TASK INSTRUCTIONS: Resume the essay on Saturday Night Live after its final sentence, keeping the same voice.

To get the obvious out of the way, Weekend Update remained that reliable source of merriment. The easy set-up/punchline structure more often than not landed for me. Whatever didn’t worked because Jost and Michael Che knew how to feed off each other, appearing docile enough to land the night’s sharpest jokes (“these aren’t even the top 10 grossest weekends that Michael Jackson had”). Even if the rotating cast of supporting roles were less consistent, they at least continued the tradition that you’d expect from the show.
This is an odd thing to admit, but Saturday Night Live in 2026 especially works for no other reason than it’s reliable. We are talking about a time when The Late Show is being cancelled, and Jimmy Kimmel can’t go six months without pissing off the president. Culturally, it feels like a lot of media is sliding into lazy A.I. slop and conservative messaging that doesn’t challenge the status quo. Art feels like it’s in crisis. Sure, that’s a very broad overview, but there hasn’t been confidence in the institutions that we pass on generation to generation. I’m not wishing to suggest this excuses anything, but there’s something to the curtain call every week that makes me a little emotional. It’s the completion of another week where we see a cast who love working together continue to put on a show that makes them happy. I may love parts and loathe others, but they clearly want to be there. It’s organic, it’s fresh, and very diverse in approaches. Having a new class respecting the traditions of the past has a subtextual impact that’s hard to explain and largely projection on my part.

LISTED ENTRIES:

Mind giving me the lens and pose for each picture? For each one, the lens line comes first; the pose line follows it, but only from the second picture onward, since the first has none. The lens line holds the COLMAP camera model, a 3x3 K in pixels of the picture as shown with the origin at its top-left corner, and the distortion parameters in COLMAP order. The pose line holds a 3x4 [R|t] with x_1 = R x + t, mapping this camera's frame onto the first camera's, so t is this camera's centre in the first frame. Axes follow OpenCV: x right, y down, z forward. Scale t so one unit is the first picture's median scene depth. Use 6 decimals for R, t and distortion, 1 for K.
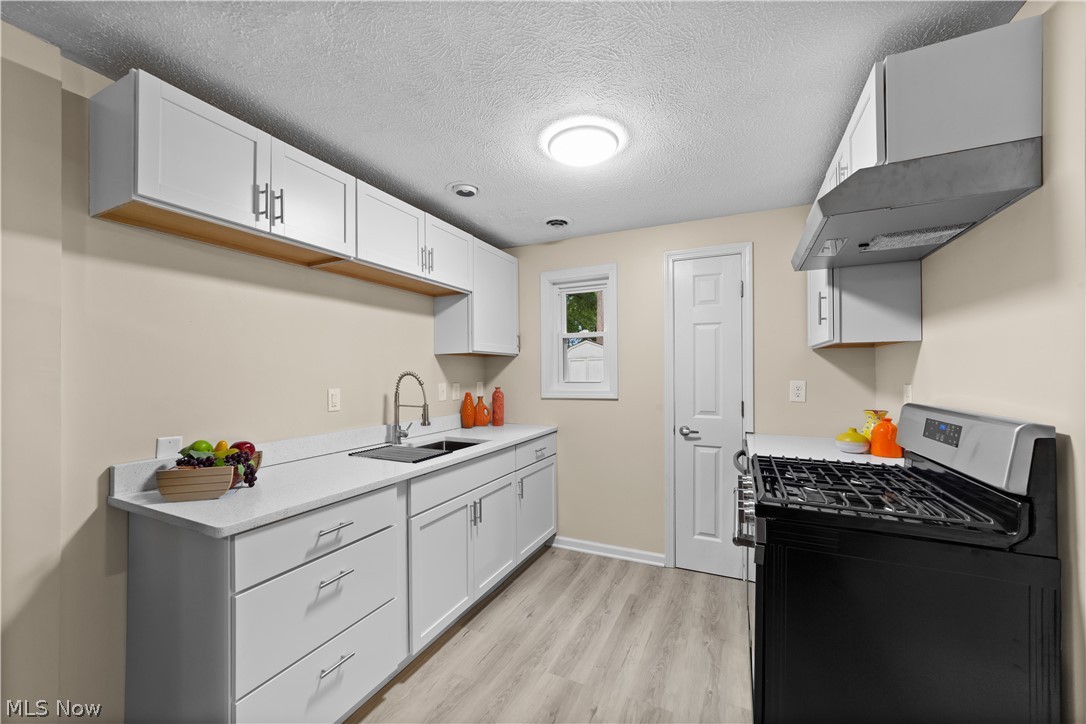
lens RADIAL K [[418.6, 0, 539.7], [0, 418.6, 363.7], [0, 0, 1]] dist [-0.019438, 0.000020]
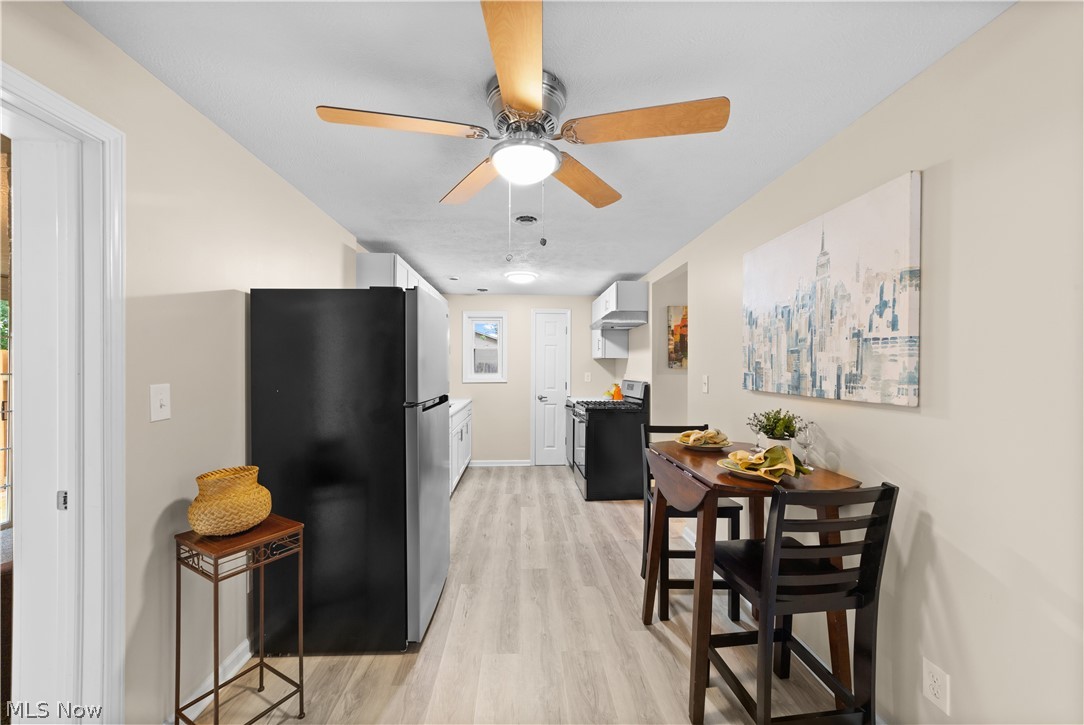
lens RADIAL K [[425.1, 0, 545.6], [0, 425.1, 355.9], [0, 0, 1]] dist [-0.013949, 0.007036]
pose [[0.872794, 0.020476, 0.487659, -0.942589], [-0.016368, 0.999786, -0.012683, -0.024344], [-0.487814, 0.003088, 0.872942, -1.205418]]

--

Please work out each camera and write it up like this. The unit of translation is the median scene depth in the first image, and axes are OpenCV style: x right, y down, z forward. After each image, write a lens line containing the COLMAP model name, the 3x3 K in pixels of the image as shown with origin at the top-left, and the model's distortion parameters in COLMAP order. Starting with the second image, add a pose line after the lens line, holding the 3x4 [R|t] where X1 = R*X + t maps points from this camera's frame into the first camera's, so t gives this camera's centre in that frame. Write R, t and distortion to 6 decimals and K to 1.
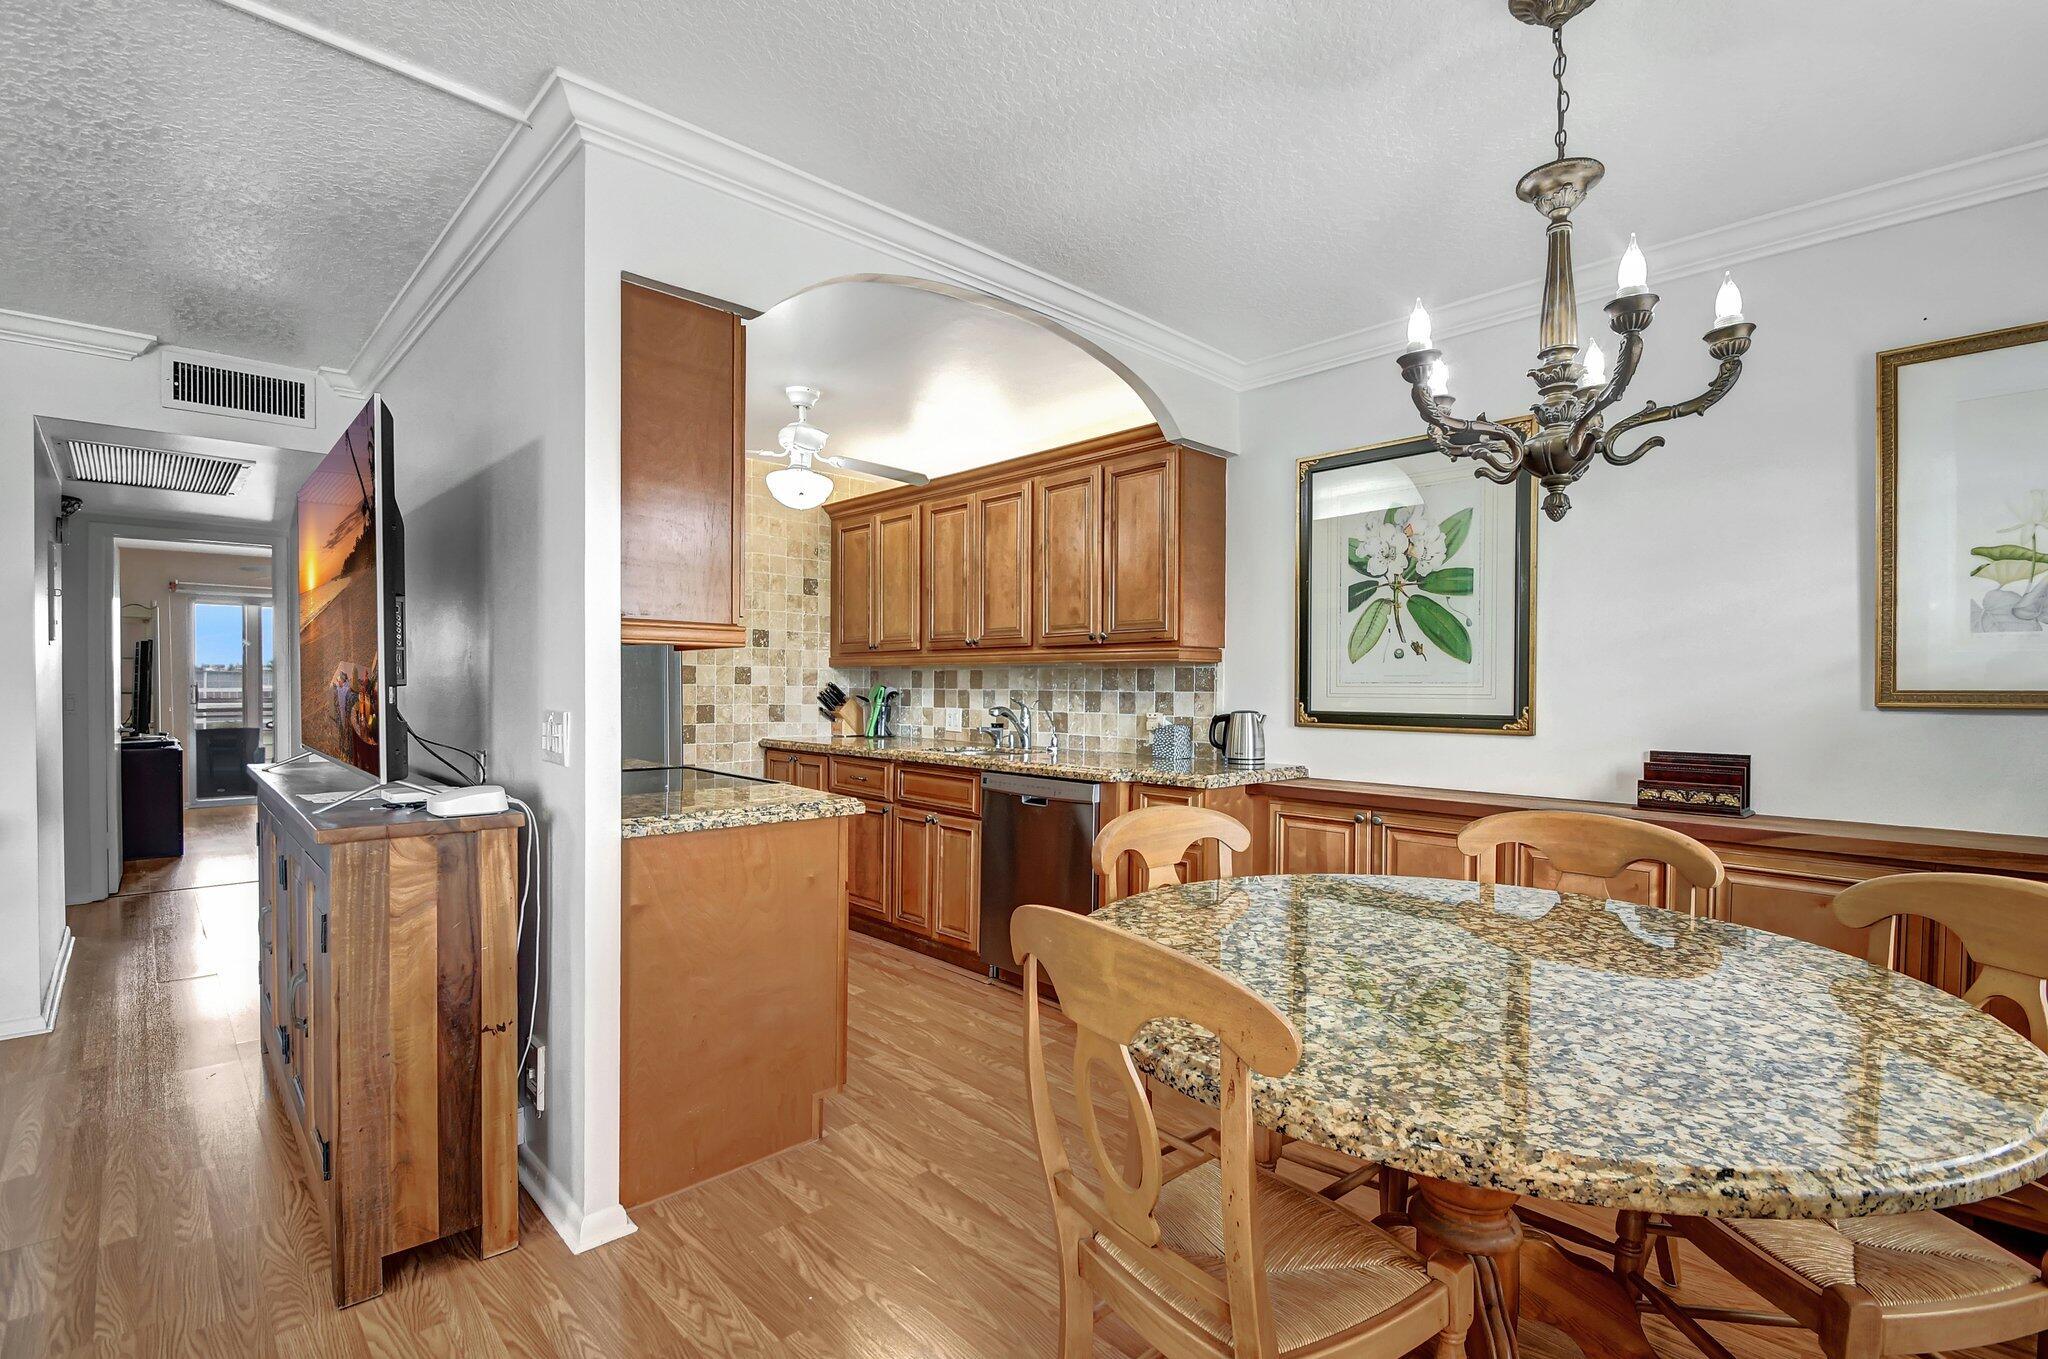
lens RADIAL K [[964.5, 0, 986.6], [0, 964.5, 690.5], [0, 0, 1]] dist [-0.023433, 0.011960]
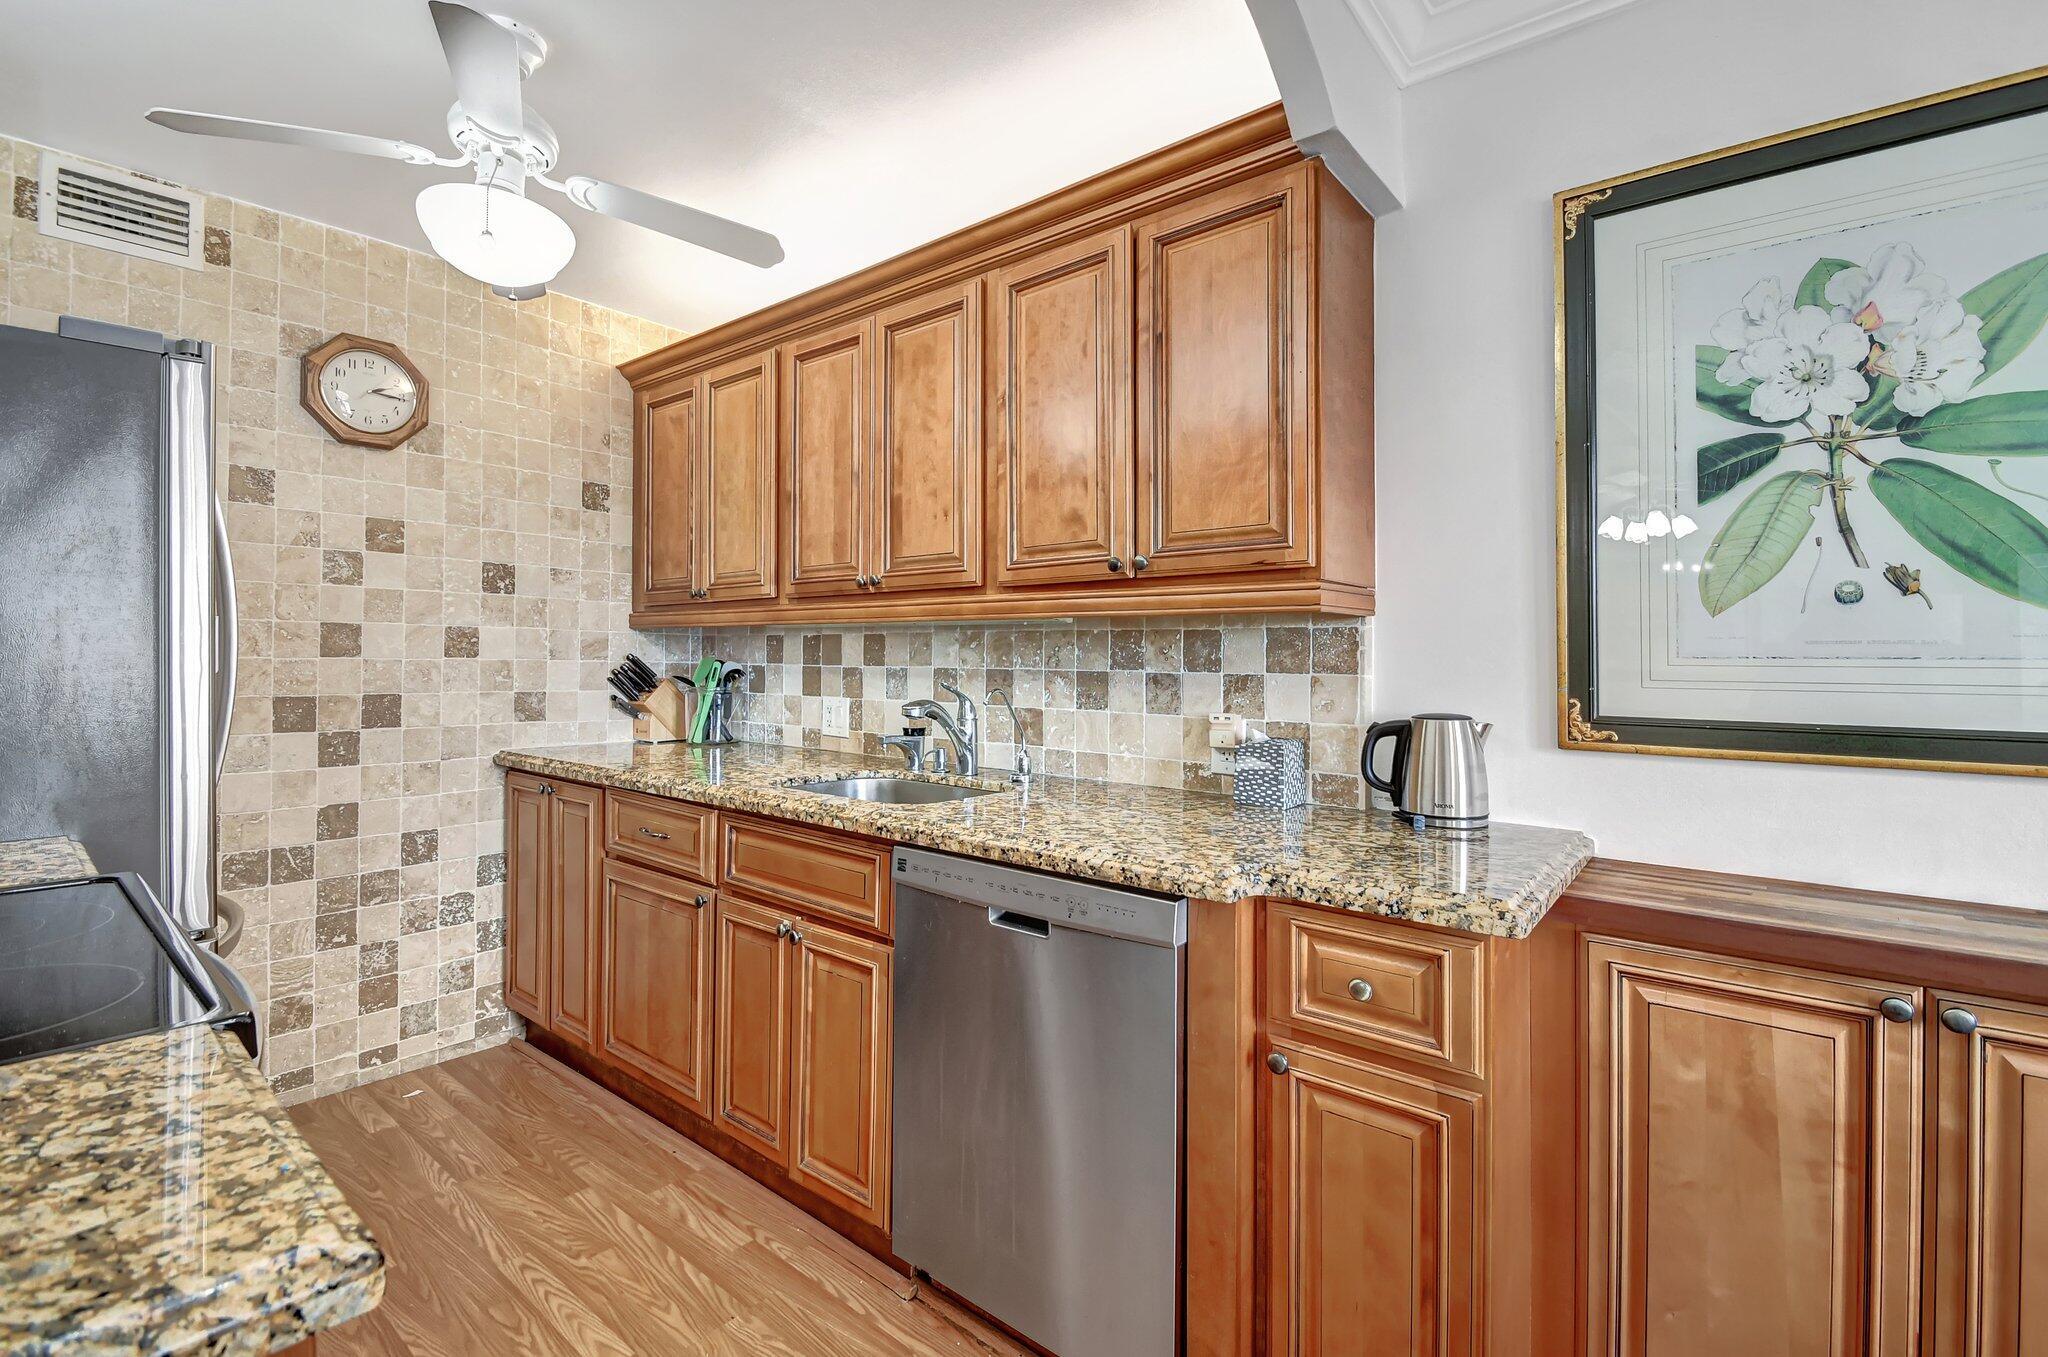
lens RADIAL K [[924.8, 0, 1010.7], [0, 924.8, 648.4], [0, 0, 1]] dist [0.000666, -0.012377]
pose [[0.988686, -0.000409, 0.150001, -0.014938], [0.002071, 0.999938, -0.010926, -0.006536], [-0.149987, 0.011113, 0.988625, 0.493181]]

SOLVED EXERCISE:
Not only that, but it’s been fascinating to see it escape the trap some have placed on it for decades now that Saturday Night Live is no longer relevant. Maybe it’s because I sought out the news more often, but I found the contrary to be true. Not only did Padilla become a breakout star, but Jost’s impersonation of Pete Hegseth as a college frat bro became so ubiquitous that people were arguing that the real-life subject was imitating Jost’s hyperbolic madman rhetoric. Not only that, but the videos continue to regularly get millions of views on YouTube while another video broke out as being a great way to talk to your MAGA family members who are starting to have buyers’ remorse. There’s obviously a lot more, but the culture around the show felt shockingly vital, and it’s one of the only comedies that has felt regularly in the news in the same period. I learned about how the version I watch (on Peacock) sometimes edits in Friday rehearsal footage while others shared different stories about how they came up with the videos (notably Wickline and the music video about cousins).
Initially I set out to write an essay that was more in-depth about the highs and lows of the season I watched, but at some point the idea felt redundant. The best that can be said is that the show feels comfortable. It allows you to dig into the random zeitgeist that makes up American life and find something to poke fun at. It’s still as artful and esoteric as ever, but there are voices that I’m still warming up to as well. As far as assessing the show as a complete package, I will say that watching something live-ish has merits and detractors. You’re not judging on cumulative but on how you felt in that moment. There’s value in that, even if long stretches felt closer to misfires. Still, I came back the following week in anticipation that things would be better. There was never a week that I failed to laugh a little, and that goes a long way.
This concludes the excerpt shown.